The results, published in the New England Journal of Medicine (NEJM), come in the form of technology companies, which strike sharply with drug makers as a way to collect large amounts of real-time health data on individuals.
Earlier this month GOOGL.O Google of Alphabet Inc. bought health tracking company Fitbit for $ 2.1 billion.
After Fitbit’s coalition in October, American druggists Bristol-Myers Squibb Co BMY.N and Pfizer Inc. PFE.N placed a condition to develop their technique to spot atrial fibrillation, which significantly increases the risk of stroke.
Smaller players like AliveCor have led the way. AliveCor’s KardiaBand, a mobile phone accessory that can take a medical-grade electrocardiogram (EKG) to detect dangerous heart rhythms, was launched in 2017 by the U.S. Received approval.
The Apple study conducted by researchers of apple at Stanford University School of Medicine tested the Apple Watch’s heart rate sensor and algorithm in more than 400,000 participants who used an app to sign up for an eight-month trial.
During the study, only 0.5% of participants received a warning that they had an irregular pulse, a finding the study authors believe should reduce the concern that the device will result in an excess of information in healthy participants.
Those marked for irregular pulse were sent an EKG patch to wear. Among them, atrial fibrillation was found in 34%.
Stanford’s cardiologist and co-author of the study Drs. Mintu Turkhiya stated that the objective was to evaluate how good the algorithm was and whether it was safe.

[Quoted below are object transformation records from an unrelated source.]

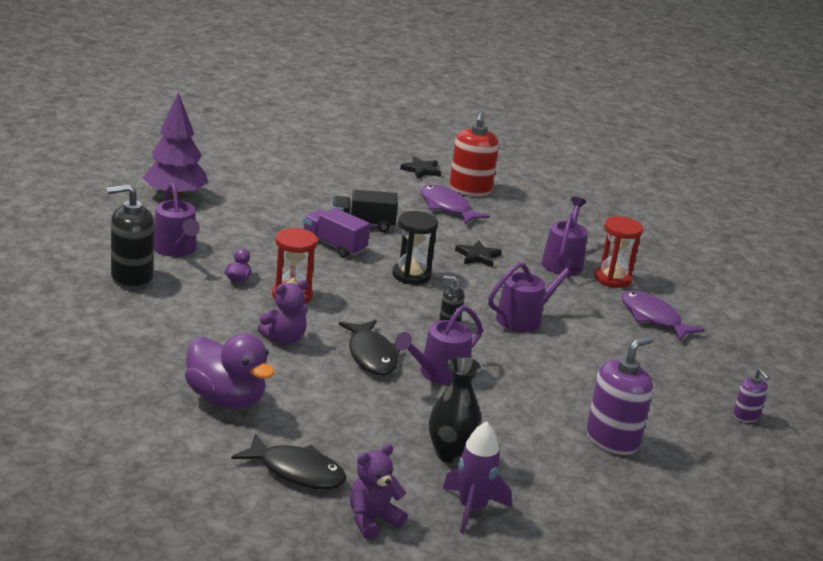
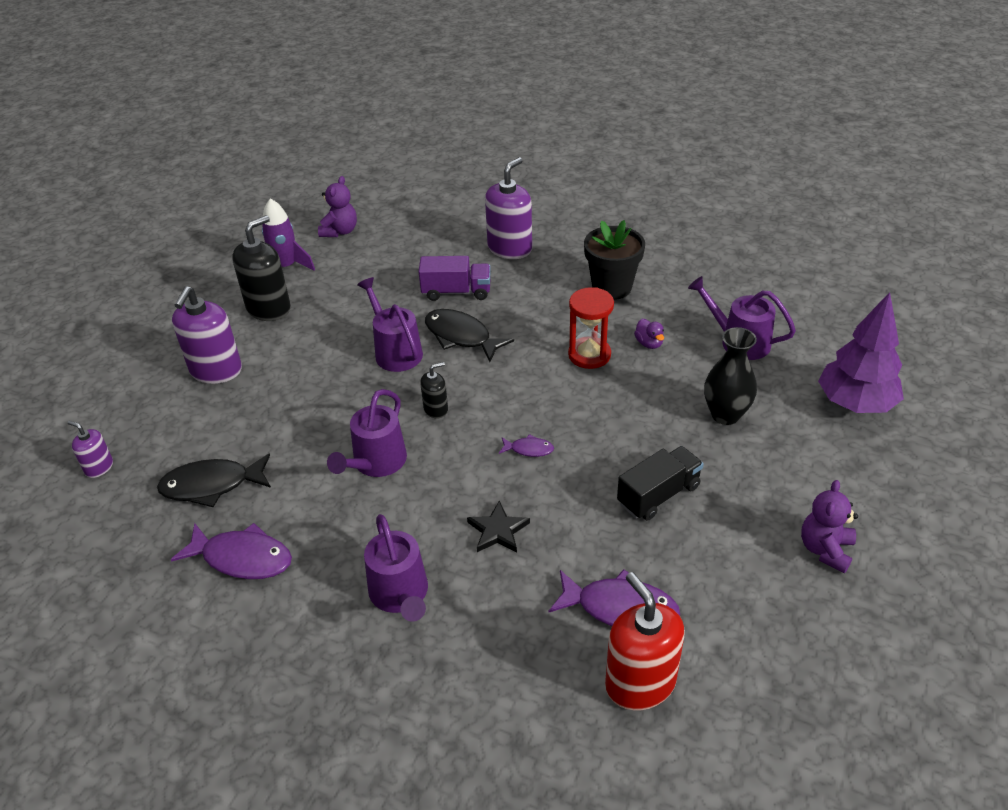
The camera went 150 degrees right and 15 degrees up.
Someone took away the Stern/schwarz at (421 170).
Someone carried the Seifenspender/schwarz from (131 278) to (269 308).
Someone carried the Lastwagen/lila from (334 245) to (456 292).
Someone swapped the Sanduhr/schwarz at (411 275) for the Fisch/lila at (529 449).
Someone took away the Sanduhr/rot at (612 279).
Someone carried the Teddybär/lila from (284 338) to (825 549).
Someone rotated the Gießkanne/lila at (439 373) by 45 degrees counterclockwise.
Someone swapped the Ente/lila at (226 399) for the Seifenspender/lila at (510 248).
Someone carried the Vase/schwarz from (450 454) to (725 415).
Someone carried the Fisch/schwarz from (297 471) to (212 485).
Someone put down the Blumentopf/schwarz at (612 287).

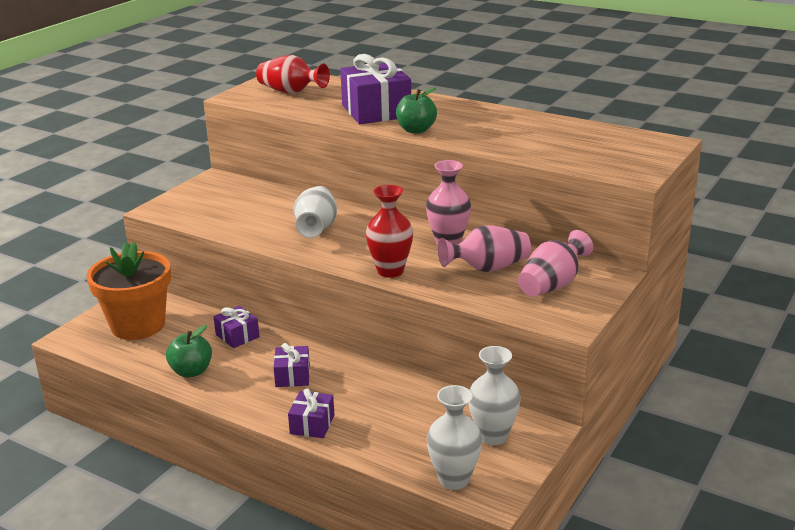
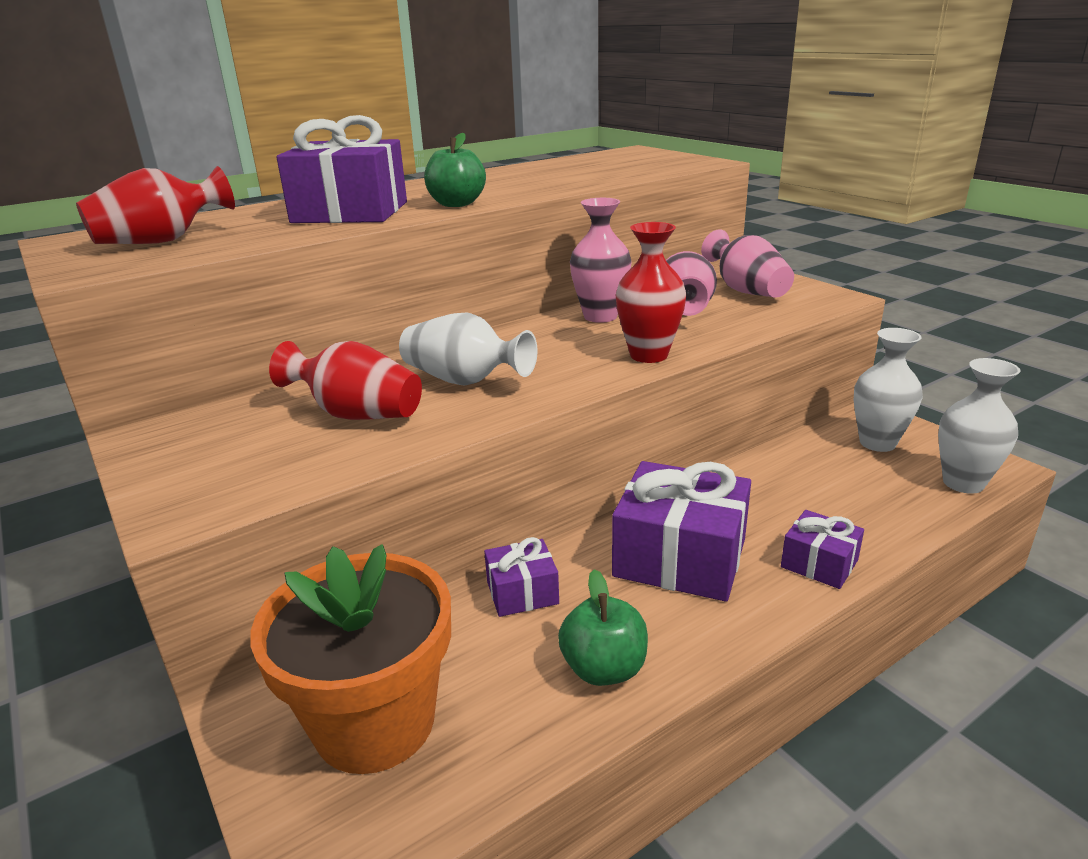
The camera went 65 degrees left and 0 degrees up.
Someone scaled the Geschenk/lila at (292 376) by 1.93.
Someone put down the Vase/rot at (357 414).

“If you turn it into the wild, how many people are going to be notified and what does this mean for patients, healthcare systems, payers and patients themselves?” he said.
On that score, Turkhiya said, the test was a success.
NEJM editor Dr. Edward Campion noted in an editorial, however, that everyone in the study had to own both an iPhone and an Apple Watch, which makes all participants sponsor of the study.
Dr. Daniel Cantillon, a Cleveland Clinic cardiologist who was not involved with the study, called the technology promising, but more than half of those who signed up were under 40, a group already at low risk for atrial fibrillation Was.